We have been always considered microbes as enemies to kill. Actually, with recent advances in DNA-based technologies started a couple of decades ago, we completely revolutionized this concept. Our body is entirely covered and populated by a hundred thousand billion microbes, living outside and inside our body. Except for those exerting pathogenic activities, they are good microbes, essential for several activities. Today, rather than microbes we talk about microbiome, referring to the total amount of microbes, namely bacteria, viruses, and fungi living within our body, more specifically, according to the anatomical localization, five big classes of the microbiome can be highlighted: oral, cutaneous, placental, vaginal, and intestinal (or gut) microbiome. The latter has raised quite an interest, since the maintenance of the eubiosis condition, a correct balance among the different families of gut bacteria, is important for the several physiological processes they are involved in. Among them, gut bacteria exert key roles in pathogen protection, nutrition, host metabolism, and immune modulation. Contrary, its alteration, or dysbiosis, is linked to the onset of several pathological conditions.

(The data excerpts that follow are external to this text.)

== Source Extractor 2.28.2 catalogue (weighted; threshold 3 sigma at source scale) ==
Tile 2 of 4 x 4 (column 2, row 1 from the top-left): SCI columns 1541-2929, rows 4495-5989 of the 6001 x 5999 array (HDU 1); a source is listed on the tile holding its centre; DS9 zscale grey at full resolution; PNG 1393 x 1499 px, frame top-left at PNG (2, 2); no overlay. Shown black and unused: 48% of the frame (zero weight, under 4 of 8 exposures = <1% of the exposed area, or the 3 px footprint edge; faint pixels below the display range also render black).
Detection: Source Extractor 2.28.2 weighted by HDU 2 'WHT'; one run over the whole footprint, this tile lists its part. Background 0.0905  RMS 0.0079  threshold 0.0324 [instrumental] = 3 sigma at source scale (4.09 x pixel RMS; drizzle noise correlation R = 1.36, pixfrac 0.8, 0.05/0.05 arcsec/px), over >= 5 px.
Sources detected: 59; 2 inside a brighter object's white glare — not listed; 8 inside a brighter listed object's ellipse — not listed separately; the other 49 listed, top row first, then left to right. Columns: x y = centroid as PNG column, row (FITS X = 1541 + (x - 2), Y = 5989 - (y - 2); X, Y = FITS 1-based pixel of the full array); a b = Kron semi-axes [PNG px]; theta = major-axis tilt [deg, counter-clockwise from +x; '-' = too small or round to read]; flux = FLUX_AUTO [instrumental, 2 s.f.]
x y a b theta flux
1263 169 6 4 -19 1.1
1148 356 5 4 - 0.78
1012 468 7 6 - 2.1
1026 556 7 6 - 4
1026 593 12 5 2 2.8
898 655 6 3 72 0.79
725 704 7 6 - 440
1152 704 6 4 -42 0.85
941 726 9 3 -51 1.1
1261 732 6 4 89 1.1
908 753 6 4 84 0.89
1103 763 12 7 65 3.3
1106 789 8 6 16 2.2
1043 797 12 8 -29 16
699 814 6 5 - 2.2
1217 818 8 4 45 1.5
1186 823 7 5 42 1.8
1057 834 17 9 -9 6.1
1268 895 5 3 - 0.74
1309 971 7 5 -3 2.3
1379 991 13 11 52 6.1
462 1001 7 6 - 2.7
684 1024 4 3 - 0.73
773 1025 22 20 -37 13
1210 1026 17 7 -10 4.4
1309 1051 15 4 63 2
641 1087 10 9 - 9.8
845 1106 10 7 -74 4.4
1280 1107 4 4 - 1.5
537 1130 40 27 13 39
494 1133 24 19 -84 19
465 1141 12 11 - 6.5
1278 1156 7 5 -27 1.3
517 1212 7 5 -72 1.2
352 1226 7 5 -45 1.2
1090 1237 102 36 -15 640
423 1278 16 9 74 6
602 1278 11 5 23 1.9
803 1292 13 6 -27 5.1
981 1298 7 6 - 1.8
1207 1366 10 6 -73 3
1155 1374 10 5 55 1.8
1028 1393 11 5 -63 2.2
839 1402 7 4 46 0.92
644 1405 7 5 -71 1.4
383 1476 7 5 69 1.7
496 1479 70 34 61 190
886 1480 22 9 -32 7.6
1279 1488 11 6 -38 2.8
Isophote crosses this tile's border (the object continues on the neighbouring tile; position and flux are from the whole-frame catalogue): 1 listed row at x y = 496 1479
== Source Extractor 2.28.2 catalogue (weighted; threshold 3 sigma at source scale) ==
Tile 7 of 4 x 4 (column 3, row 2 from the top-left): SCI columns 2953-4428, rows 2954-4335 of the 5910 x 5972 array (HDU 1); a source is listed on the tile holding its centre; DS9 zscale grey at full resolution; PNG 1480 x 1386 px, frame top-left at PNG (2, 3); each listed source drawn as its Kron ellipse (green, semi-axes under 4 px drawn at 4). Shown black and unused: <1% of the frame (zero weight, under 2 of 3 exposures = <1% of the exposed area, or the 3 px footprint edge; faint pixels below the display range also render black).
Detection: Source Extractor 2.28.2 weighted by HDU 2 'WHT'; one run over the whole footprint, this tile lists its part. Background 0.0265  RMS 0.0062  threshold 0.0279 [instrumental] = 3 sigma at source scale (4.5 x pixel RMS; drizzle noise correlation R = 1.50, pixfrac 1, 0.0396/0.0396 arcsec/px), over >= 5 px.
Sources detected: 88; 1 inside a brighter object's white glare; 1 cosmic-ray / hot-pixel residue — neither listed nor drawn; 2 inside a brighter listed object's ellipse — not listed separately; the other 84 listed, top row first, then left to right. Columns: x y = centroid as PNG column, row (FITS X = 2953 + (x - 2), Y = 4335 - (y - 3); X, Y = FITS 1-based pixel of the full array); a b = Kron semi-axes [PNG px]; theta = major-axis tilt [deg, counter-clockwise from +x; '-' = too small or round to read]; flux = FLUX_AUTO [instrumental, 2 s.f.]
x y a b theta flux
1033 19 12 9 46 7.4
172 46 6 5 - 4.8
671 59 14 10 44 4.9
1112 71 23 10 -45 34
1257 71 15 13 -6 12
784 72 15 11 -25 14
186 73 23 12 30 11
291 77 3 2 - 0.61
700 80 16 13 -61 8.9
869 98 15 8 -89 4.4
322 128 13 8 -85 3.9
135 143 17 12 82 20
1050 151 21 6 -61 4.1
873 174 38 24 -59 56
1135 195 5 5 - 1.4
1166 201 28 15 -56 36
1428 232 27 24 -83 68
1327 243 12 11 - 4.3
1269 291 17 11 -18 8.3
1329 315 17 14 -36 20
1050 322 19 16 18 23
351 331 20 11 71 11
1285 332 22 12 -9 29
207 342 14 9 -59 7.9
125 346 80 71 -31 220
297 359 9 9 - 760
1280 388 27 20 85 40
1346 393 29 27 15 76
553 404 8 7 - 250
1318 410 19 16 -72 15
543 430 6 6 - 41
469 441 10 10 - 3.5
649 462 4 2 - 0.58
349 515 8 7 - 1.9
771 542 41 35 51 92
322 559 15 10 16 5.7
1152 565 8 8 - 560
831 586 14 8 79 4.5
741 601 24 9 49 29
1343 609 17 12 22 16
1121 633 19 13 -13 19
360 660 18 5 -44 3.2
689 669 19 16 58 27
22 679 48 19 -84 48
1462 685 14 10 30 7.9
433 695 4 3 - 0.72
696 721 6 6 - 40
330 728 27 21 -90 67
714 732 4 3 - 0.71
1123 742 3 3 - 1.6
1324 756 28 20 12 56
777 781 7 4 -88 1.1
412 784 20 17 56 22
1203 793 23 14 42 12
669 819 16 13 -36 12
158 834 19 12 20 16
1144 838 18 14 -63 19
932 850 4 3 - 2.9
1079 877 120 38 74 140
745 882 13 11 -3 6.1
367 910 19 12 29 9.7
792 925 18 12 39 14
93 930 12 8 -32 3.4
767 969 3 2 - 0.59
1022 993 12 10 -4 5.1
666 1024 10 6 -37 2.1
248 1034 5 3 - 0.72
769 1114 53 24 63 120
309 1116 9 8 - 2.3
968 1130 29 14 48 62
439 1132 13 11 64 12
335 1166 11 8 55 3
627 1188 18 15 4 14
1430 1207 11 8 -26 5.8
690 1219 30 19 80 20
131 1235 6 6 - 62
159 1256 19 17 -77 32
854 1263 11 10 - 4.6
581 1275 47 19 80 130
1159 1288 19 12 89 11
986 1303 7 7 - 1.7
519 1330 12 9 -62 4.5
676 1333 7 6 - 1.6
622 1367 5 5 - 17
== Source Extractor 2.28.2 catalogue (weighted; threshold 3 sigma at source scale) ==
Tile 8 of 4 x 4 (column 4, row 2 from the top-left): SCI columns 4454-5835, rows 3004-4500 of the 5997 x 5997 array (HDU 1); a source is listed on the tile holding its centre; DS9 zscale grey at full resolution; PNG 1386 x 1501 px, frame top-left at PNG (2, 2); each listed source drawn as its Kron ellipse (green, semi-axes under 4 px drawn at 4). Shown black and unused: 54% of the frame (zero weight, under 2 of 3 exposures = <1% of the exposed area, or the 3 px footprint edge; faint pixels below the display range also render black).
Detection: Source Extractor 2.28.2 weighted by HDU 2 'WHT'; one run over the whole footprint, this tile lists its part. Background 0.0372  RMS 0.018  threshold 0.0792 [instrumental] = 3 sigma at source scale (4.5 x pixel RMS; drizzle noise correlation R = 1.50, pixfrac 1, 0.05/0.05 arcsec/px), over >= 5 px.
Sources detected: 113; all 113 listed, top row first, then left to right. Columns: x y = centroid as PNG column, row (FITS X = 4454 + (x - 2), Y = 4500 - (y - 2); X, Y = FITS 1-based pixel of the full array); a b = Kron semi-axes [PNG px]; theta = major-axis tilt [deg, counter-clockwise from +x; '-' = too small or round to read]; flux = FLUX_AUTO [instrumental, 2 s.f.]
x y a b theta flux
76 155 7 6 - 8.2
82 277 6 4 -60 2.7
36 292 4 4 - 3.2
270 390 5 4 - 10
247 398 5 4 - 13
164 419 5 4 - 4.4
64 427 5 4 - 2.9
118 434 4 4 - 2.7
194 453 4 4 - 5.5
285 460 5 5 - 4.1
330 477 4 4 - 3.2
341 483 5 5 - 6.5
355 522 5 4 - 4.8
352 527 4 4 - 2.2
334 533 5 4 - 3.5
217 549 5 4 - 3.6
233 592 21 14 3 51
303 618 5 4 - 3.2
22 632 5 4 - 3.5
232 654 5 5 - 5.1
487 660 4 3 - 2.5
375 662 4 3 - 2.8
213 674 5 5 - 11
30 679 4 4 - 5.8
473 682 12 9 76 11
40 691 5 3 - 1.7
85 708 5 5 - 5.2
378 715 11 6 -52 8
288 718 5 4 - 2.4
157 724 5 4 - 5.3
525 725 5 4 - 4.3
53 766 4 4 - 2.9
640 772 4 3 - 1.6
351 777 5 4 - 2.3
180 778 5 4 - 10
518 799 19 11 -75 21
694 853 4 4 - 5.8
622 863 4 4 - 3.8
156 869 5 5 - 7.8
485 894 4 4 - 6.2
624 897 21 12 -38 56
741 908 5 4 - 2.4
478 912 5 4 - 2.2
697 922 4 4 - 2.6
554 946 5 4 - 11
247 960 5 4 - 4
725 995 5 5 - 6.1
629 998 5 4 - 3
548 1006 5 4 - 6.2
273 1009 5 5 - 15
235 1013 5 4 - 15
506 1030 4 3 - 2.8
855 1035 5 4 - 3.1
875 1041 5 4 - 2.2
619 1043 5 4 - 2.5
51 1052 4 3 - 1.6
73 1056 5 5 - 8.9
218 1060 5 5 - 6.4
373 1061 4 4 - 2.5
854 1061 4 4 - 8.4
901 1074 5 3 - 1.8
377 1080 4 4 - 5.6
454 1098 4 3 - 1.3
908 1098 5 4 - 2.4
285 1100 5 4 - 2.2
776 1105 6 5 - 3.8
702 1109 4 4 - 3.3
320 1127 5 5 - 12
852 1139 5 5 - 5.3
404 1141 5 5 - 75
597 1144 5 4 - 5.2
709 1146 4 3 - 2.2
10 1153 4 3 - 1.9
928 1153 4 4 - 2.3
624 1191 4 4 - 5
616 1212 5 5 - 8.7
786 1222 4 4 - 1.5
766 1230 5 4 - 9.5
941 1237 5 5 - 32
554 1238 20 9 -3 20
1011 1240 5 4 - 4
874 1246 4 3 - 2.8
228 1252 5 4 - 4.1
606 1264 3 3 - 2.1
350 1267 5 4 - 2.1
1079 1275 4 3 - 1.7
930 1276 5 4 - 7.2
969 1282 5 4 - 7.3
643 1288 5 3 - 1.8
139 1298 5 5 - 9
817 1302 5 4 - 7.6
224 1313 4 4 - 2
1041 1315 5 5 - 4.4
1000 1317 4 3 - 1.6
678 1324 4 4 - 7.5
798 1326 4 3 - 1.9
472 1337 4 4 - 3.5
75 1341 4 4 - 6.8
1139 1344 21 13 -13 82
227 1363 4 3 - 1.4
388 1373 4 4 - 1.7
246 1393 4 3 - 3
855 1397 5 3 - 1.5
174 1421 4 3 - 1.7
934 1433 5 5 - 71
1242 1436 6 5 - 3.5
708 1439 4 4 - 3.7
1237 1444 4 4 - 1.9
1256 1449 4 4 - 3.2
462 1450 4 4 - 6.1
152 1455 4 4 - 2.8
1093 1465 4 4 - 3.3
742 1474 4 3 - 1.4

Factors inducing dysbiosis
Many endogenous and exogenous factors may lead to gut microbiome alteration. Its effects range from acute to chronic, with the consequences going from being harmless to harmful. Antibiotic therapy is one of the most important agents leading to dysbiosis, given by the mechanism by which antibiotic drugs kill unselectively both bad, or pathogenic, and good non-pathogenic bacteria as well. Despite this one, often a single factor is not enough to trigger gut dysbiosis, but two or more factors are necessary. The main ones leading to gut dysbiosis are, among others, diet, obesity, some drugs, immune system, intestinal diseases. Despite the term dysbiosis we refer to a general gut microbiota alteration, actually, there are different types of gut dysbiosis but, at the same time, a “common ground” hypothesis has been suggested as the common factor at the basis of any kind of gut dysbiosis. This hypothesis bases on an intestinal epithelial barrier impairment triggered by exogenous (unhealthy diets or contaminants) and endogenous factors (inflammatory or metabolic stress) leading to a low-grade immune activation with consequent pressure on the intestinal microbiota. This results in a subclinical phase in which impairments of epithelial tight junctions occur as well as mucosal abnormalities, thus favoring a passive bacterial internalization. This chronic process will lead to the clinical form so to overt gut dysbiosis.
Dysbiosis and diseases
It starts becoming quite evident that an alteration of the gut microbiota is related to the onset of many diseases, that can be grouped into two main classes as Gastrointestinal (GI)-tract-related disorders, and Central Nervous System (CNS)-related disorders. Regarding GI disorders, many studies have shown that intestinal microbial dysbiosis plays a key role in the pathogenesis of Inflammatory Bowel Disease (IBD), being Crohn’s Disease (CD) and Ulcerative Colitis (UC) the most representative ones. The intestinal microbiota of these patients shows a significant impairment of Firmicutes and Bacteroidetes species. The chronic inflammatory intestinal condition does the groundwork for colorectal cancer development, which seems to be linked to gut dysbiosis. The gut-brain axis is the existing link for gut dysbiosis and CNS disorders so that many studies showed how pre-and probiotics supplementation has a positive impact. A possible explanation comes from the role that intestinal microbiota has on cognitive function and behavior by influencing the hypothalamus-pituitary-adrenal (HPA) axis. Similarly, commensal bacterial may directly influence immune and neural receptors at the enteric and central nervous systems through GABA neurotransmitters, a mechanism postulated to be at the basis of anxiety and depression. The link between gut dysbiosis and CNS disorders is so strong that gut microbiota is now commonly considered as the “second brain”.
Dysbiosis and PCOS
Although the link between gut dysbiosis seems and GI and CNS disorders appears to be evident, the latest evidence on Polycystic Ovary Syndrome (PCOS) is quite interesting. Recent studies have shown that gut microbial dysbiosis in women with PCOS is associated with the disease phenotypes. PCOS patients have been reported having increased dysbiosis when compared to healthy women, both lean and obese, and this dysbiosis worsens with the BMI, being accentuated in obese PCOS women rather than lean PCOS women. This impairment involves bacteria belonging to the genera Akkermansia, Bacteroides, Clostridium IV, Lactobacillus, Oscillibacter, all of them higher in healthy women and lower in lean PCOS women and, even more, in obese PCOS. These impairments correlate with PCOS-related signs and symptoms, such as obesity, inflammation, hyperinsulinemia, hyperandrogenism, abnormal ghrelin level, and psychological state, suggesting that a link between PCOS and dysbiosis exists, and this impairment should start to be considered as a characteristic of the syndrome.